**Reading text**:

⁂

Shadows flicker across my kitchen walls as my baby sleeps again, in her basket on the table. It won’t be long before her tiny body outgrows this solution. I folded up newborn clothes last night to give to a friend. I’ve been so fearful for her little body to grow, I forgot it would actually happen. I’m here with her everyday, and still, I’m missing things.

When we get submerged, noise mutes. We must tune in to our beating hearts. I’ve started asking, “Who am I now, in this new space? And when I come to the surface, what will remain of me and of us?”

But I don’t want to live under water.

I want community. I want light, and tiny toes growing, and a writing break during nap time.

I want water wings. I want to swim.

Remember swimming pools?

Lifting your head above water, no matter how deep, is a beautiful thing.

Waiting in Doorways

The night before I left for college, I sat in my parent’s basement and cried. I had said my good-byes to high school friends and found myself in the dark weeping. The next morning, while excited, I stuffed my belongings into the trunk and cried half-way across the country as my parents drove us through Idaho and Montana and into a small town in Washington where I thought my dreams would come true. I didn’t stop crying for four months.

Fast-forward to after college graduation. I was packing again to move out of my childhood bedroom and into a two-bedroom appointment with a boy I loved, but wasn’t yet ready to marry. I cried as I packed boxes and my mom sat on the floor with me while an eager young partner waited in the doorway to load my clothes up in his trunk, driving us an hour away.

⁂

**Work to complete**: Repeat the essay from "I want community." to "a beautiful thing.", replacing "water wings" with "arm floaties". The lines that come next have nothing to do with the essay.

**Extracted entries**:
⁂

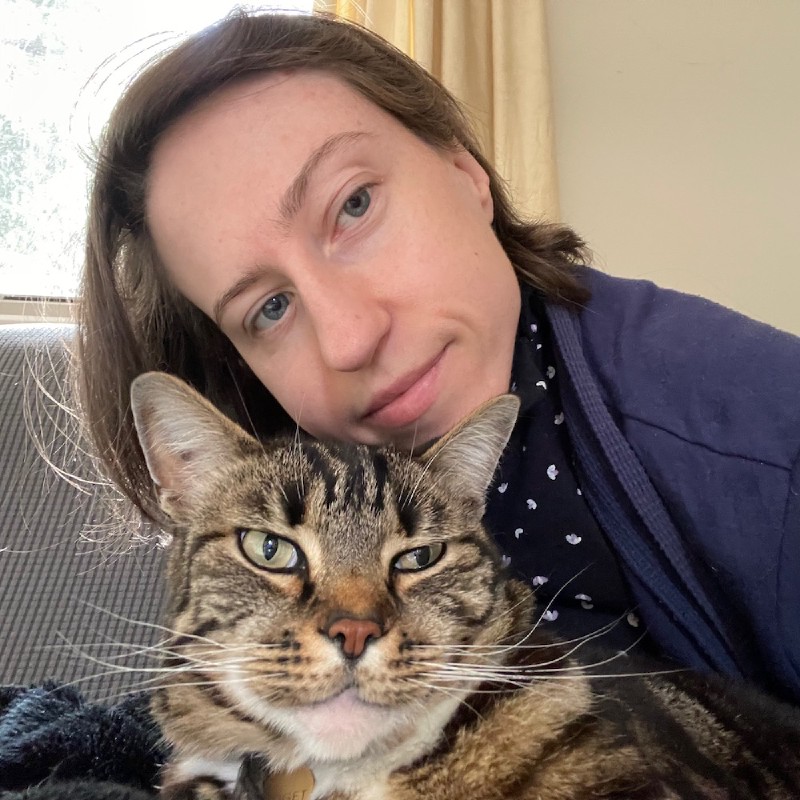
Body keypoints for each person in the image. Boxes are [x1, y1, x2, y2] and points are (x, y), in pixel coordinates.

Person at [75, 10, 800, 705]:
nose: (351, 338)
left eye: (354, 206)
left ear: (465, 171)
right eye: (269, 308)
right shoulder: (271, 490)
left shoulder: (763, 444)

⁂

**Result of the exercise**:
I want community. I want light, and tiny toes growing, and a writing break during nap time.

I want arm floaties. I want to swim.

Remember swimming pools?

Lifting your head above water, no matter how deep, is a beautiful thing.